I also agree with EleGirl. Each kid has to find their way. Sometimes it's the pain of doing a menial job and living hand-to-mouth that finally makes them commit to something. 

My kid knows she has to finish high school OR take the GED and that this is her job right now. After that she can continue to live with me/my rules/eat my food but she has to be productive FULL TIME. She can work full time, go to school full time or do half and half (and the other half can be mow/clean/cook but not lay around all day). If she doesn't do any of that, she's out. I'm not providing a free ride through life. 

She owes it to him to start a dialog and listen to him. Ask what he wants to do. What he's interested in. Show she cares. If he doesn't know, take him to a career counselor. Research all kinds of jobs. If he needs several years to find out then he needs to work. Maybe he'll work his way right into something that suits him. If not he can keep trying new things. As long as he's not stagnant, that OK.


----------



## DoF (Mar 27, 2014)

No advice

Worry about your own life

She is paving her own road, if she wanted to change/help she would've adjusted treatment towards her son already. But she chooses to enable him.
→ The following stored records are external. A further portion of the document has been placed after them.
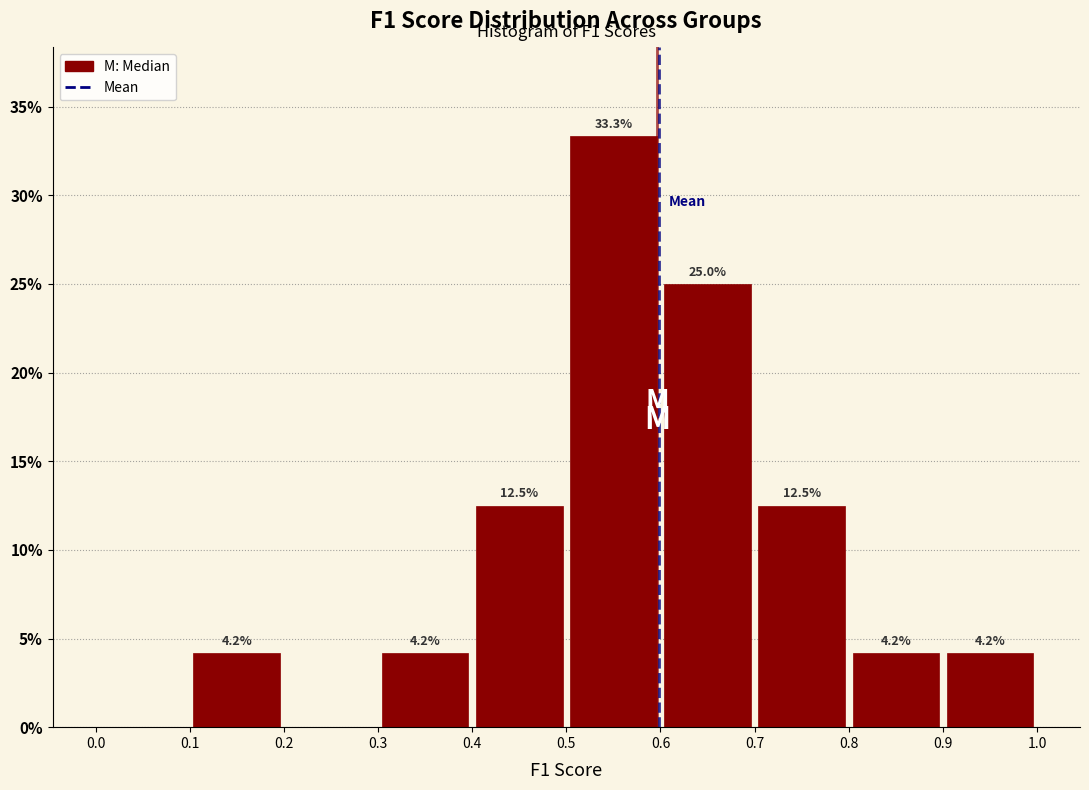

Over which range of the x-axis is the bar tallest?

0.5 to 0.6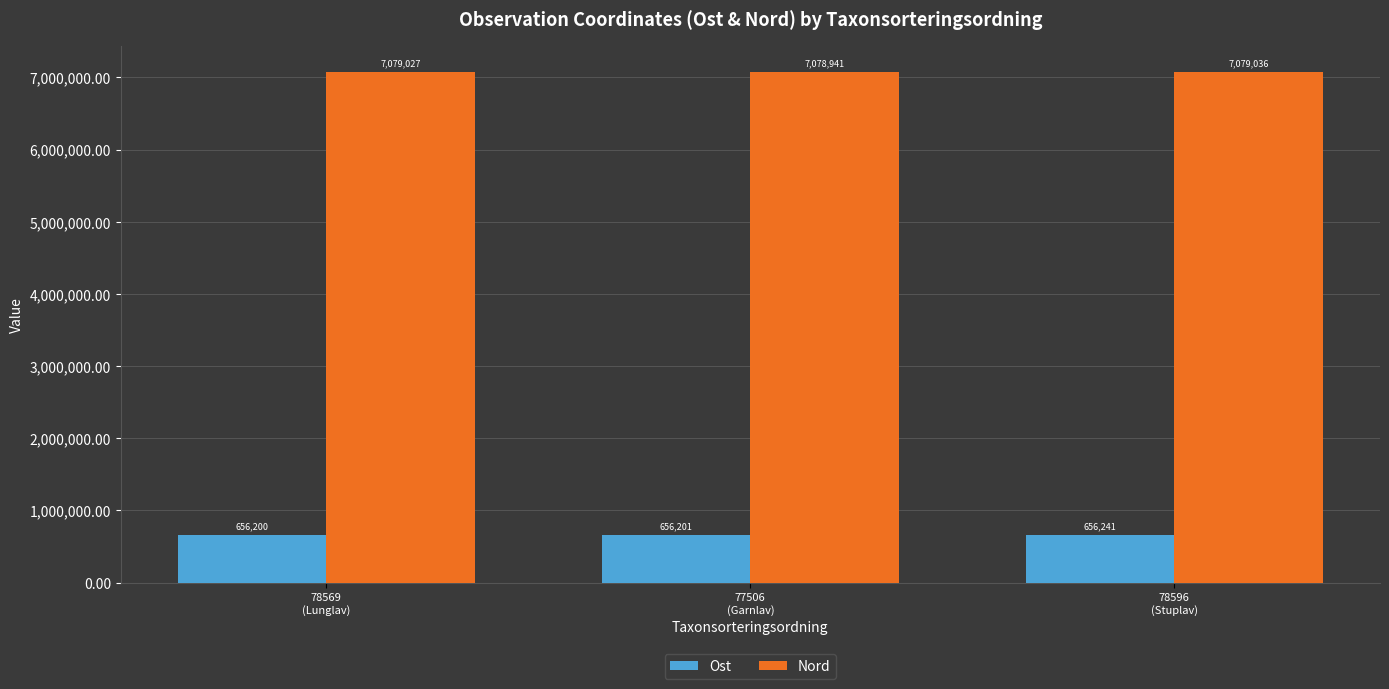

The value of Nord at 78569
(Lunglav) is 10049531.3. True or false?

False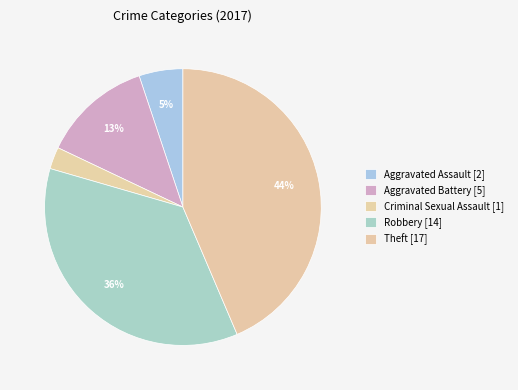

How many segments does this pie chart have?

5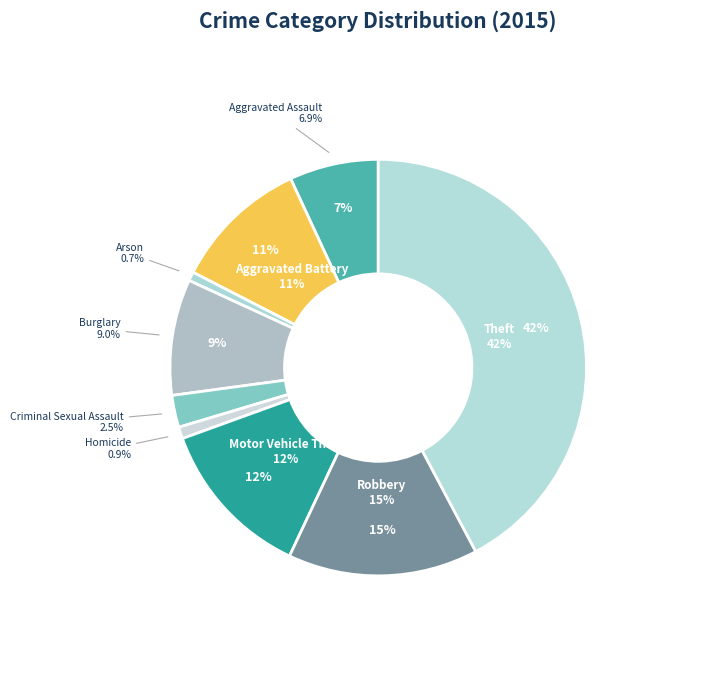

What is the total percentage of Motor Vehicle Theft and Homicide?

13.4%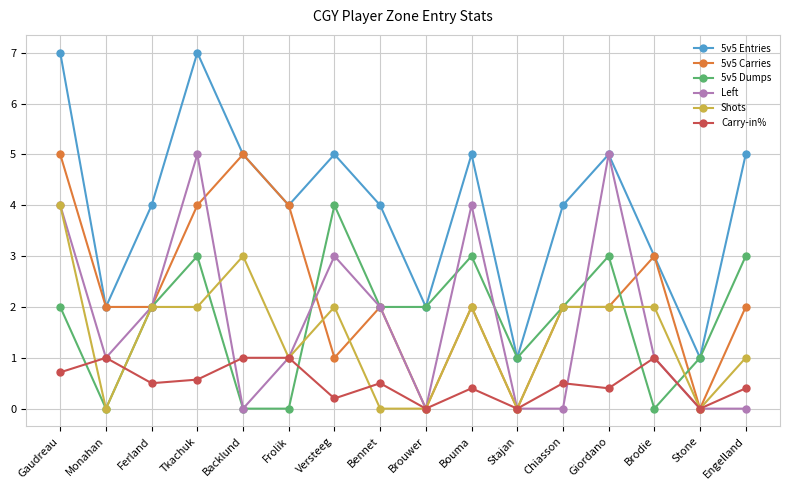

Reading right to left, transcribe all the data shown in this chart.

5v5 Entries: Engelland=5.0	Stone=1.0	Brodie=3.0	Giordano=5.0	Chiasson=4.0	Stajan=1.0	Bouma=5.0	Brouwer=2.0	Bennet=4.0	Versteeg=5.0	Frolik=4.0	Backlund=5.0	Tkachuk=7.0	Ferland=4.0	Monahan=2.0	Gaudreau=7.0
5v5 Carries: Engelland=2.0	Stone=0.0	Brodie=3.0	Giordano=2.0	Chiasson=2.0	Stajan=0.0	Bouma=2.0	Brouwer=0.0	Bennet=2.0	Versteeg=1.0	Frolik=4.0	Backlund=5.0	Tkachuk=4.0	Ferland=2.0	Monahan=2.0	Gaudreau=5.0
5v5 Dumps: Engelland=3.0	Stone=1.0	Brodie=0.0	Giordano=3.0	Chiasson=2.0	Stajan=1.0	Bouma=3.0	Brouwer=2.0	Bennet=2.0	Versteeg=4.0	Frolik=0.0	Backlund=0.0	Tkachuk=3.0	Ferland=2.0	Monahan=0.0	Gaudreau=2.0
Left: Engelland=0.0	Stone=0.0	Brodie=1.0	Giordano=5.0	Chiasson=0.0	Stajan=0.0	Bouma=4.0	Brouwer=0.0	Bennet=2.0	Versteeg=3.0	Frolik=1.0	Backlund=0.0	Tkachuk=5.0	Ferland=2.0	Monahan=1.0	Gaudreau=4.0
Shots: Engelland=1.0	Stone=0.0	Brodie=2.0	Giordano=2.0	Chiasson=2.0	Stajan=0.0	Bouma=2.0	Brouwer=0.0	Bennet=0.0	Versteeg=2.0	Frolik=1.0	Backlund=3.0	Tkachuk=2.0	Ferland=2.0	Monahan=0.0	Gaudreau=4.0
Carry-in%: Engelland=0.4	Stone=0.0	Brodie=1.0	Giordano=0.4	Chiasson=0.5	Stajan=0.0	Bouma=0.4	Brouwer=0.0	Bennet=0.5	Versteeg=0.2	Frolik=1.0	Backlund=1.0	Tkachuk=0.6	Ferland=0.5	Monahan=1.0	Gaudreau=0.7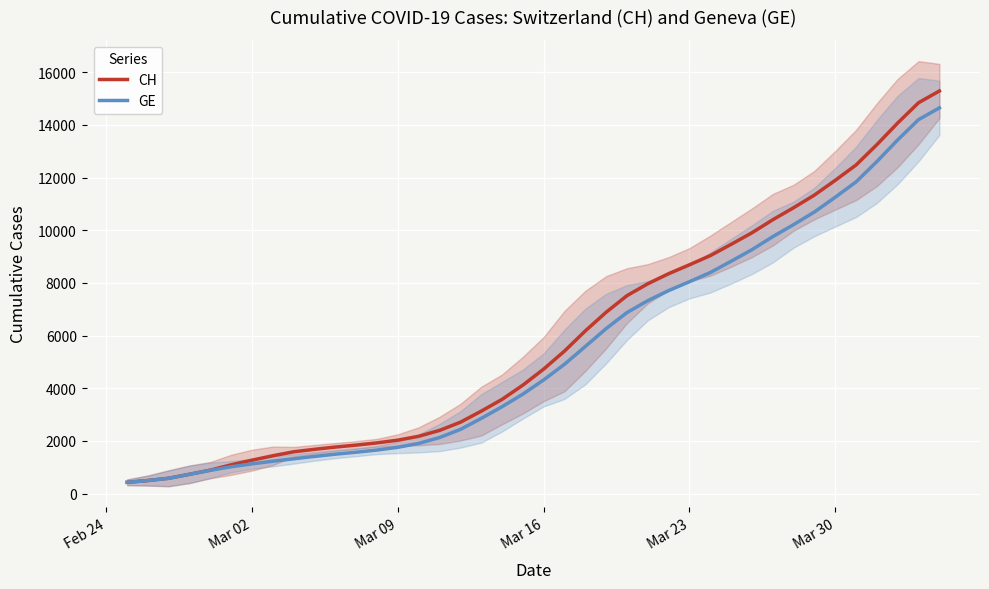

How many lines are shown in the chart?

2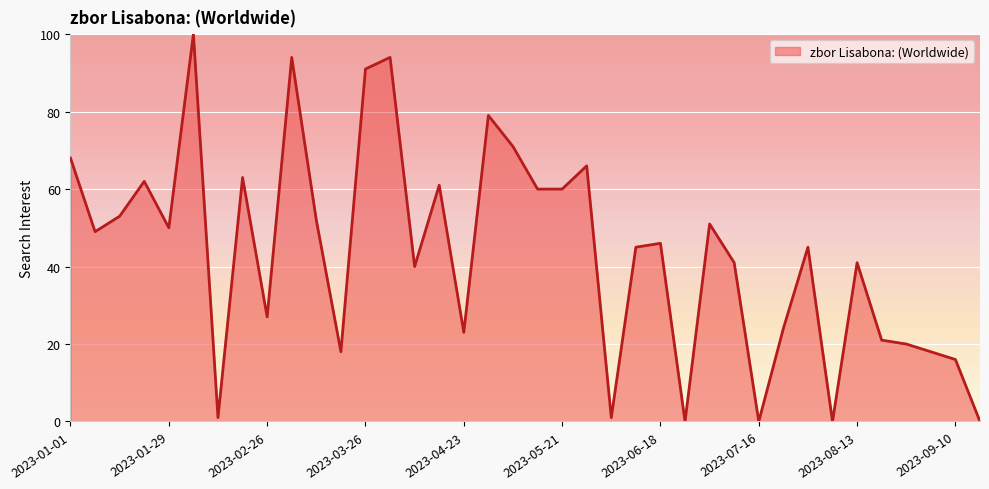

What is the maximum value shown in the chart?

100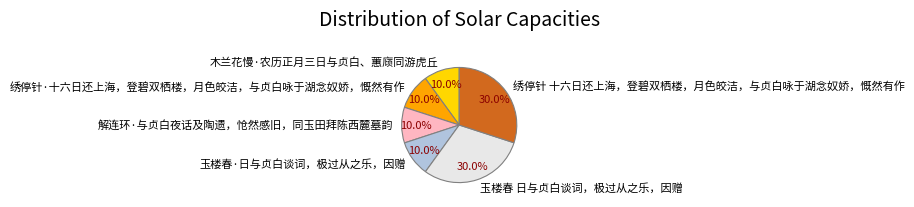

Is there a majority slice in this chart?

No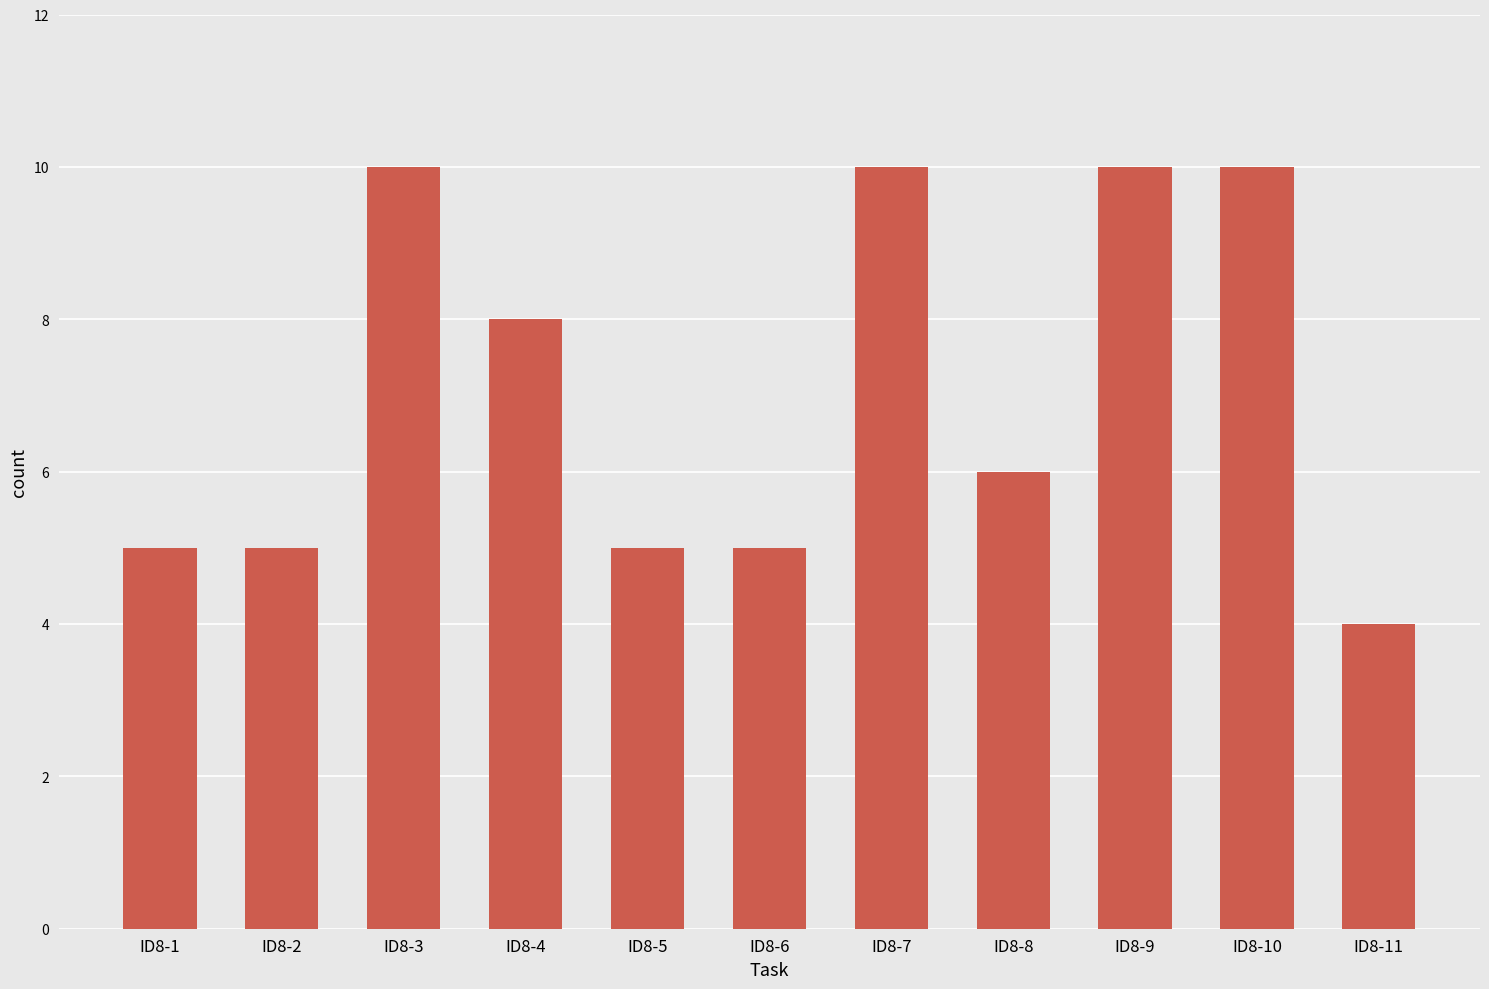

How many series are shown in this chart?

1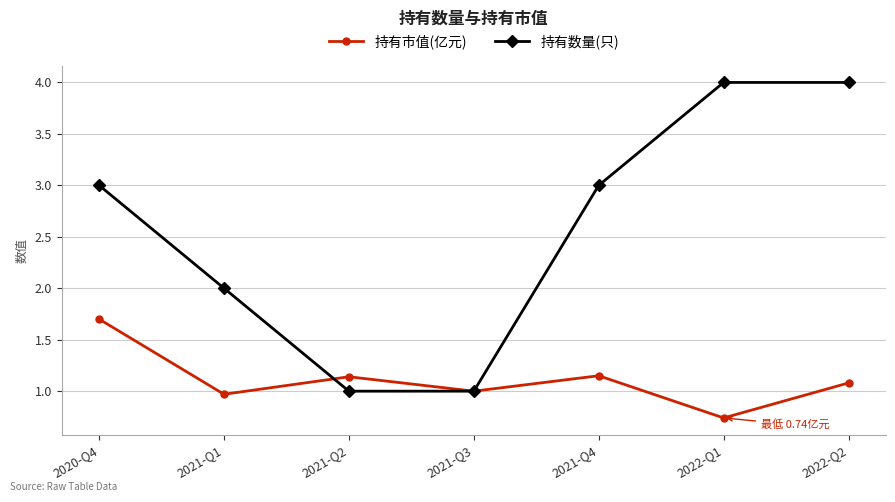

What are all the series names shown in the legend?

持有市值(亿元), 持有数量(只)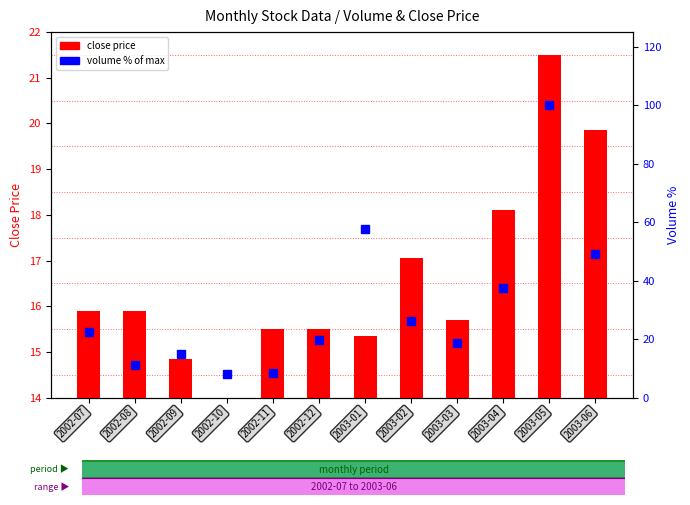

At which label does volume (% of max) reach its minimum?

2002-10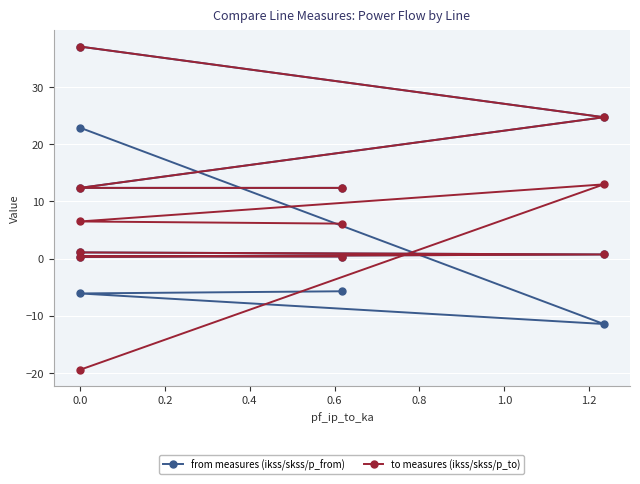

How many negative values does the pf_p_from_mw series have?

3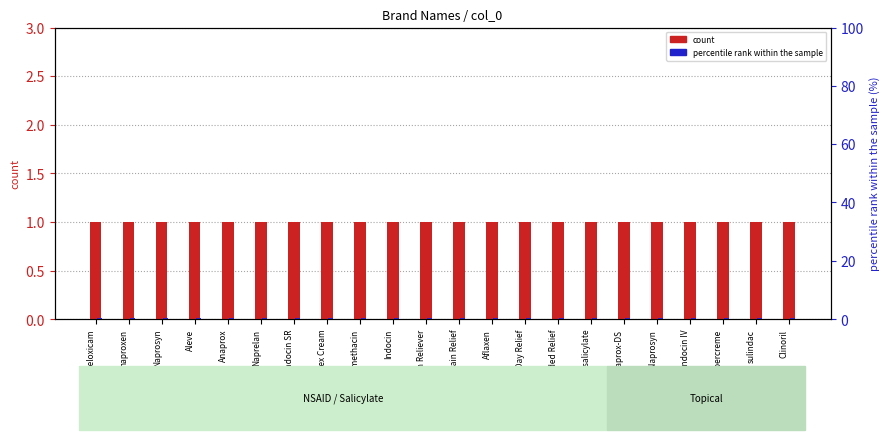

Reading right to left, list all the values displayed in this chart.

count: Clinoril=1.0	sulindac=1.0	Aspercreme=1.0	Indocin IV=1.0	EC-Naprosyn=1.0	Anaprox-DS=1.0	trolamine salicylate=1.0	Midol Extended Relief=1.0	All Day Relief=1.0	Aflaxen=1.0	All Day Pain Relief=1.0	Flanax Pain Reliever=1.0	Indocin=1.0	indomethacin=1.0	Myoflex Cream=1.0	Indocin SR=1.0	Naprelan=1.0	Anaprox=1.0	Aleve=1.0	Naprosyn=1.0	naproxen=1.0	meloxicam=1.0
percentile rank within the sample: Clinoril=0.5	sulindac=0.5	Aspercreme=0.5	Indocin IV=0.5	EC-Naprosyn=0.5	Anaprox-DS=0.5	trolamine salicylate=0.5	Midol Extended Relief=0.5	All Day Relief=0.5	Aflaxen=0.5	All Day Pain Relief=0.5	Flanax Pain Reliever=0.5	Indocin=0.5	indomethacin=0.5	Myoflex Cream=0.5	Indocin SR=0.5	Naprelan=0.5	Anaprox=0.5	Aleve=0.5	Naprosyn=0.5	naproxen=0.5	meloxicam=0.5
By getting involved you will only damage your friendship.....assuming you want to continue to be friends with her of course. hehe


----------



## Thundarr (Jul 4, 2012)

DoF said:


> No advice
> 
> Worry about your own life
> 
> ...


You're right. Unless the friend actually asks for advice then saying much will have her defending herself and going into protection mode for her son. Rugs will be in the 'judgemental them' box. Whether it's good advice or not won't matter.


----------



## turnera (Jan 22, 2010)

the guy said:


> Giving advise to someone on how to parent is a lose lose situation.


Still, I never fail to point out that, once you have a kid, you give up YOUR needs until that kid is raised and out of the nest. She still owes her kid at least another 6 months of attention.


----------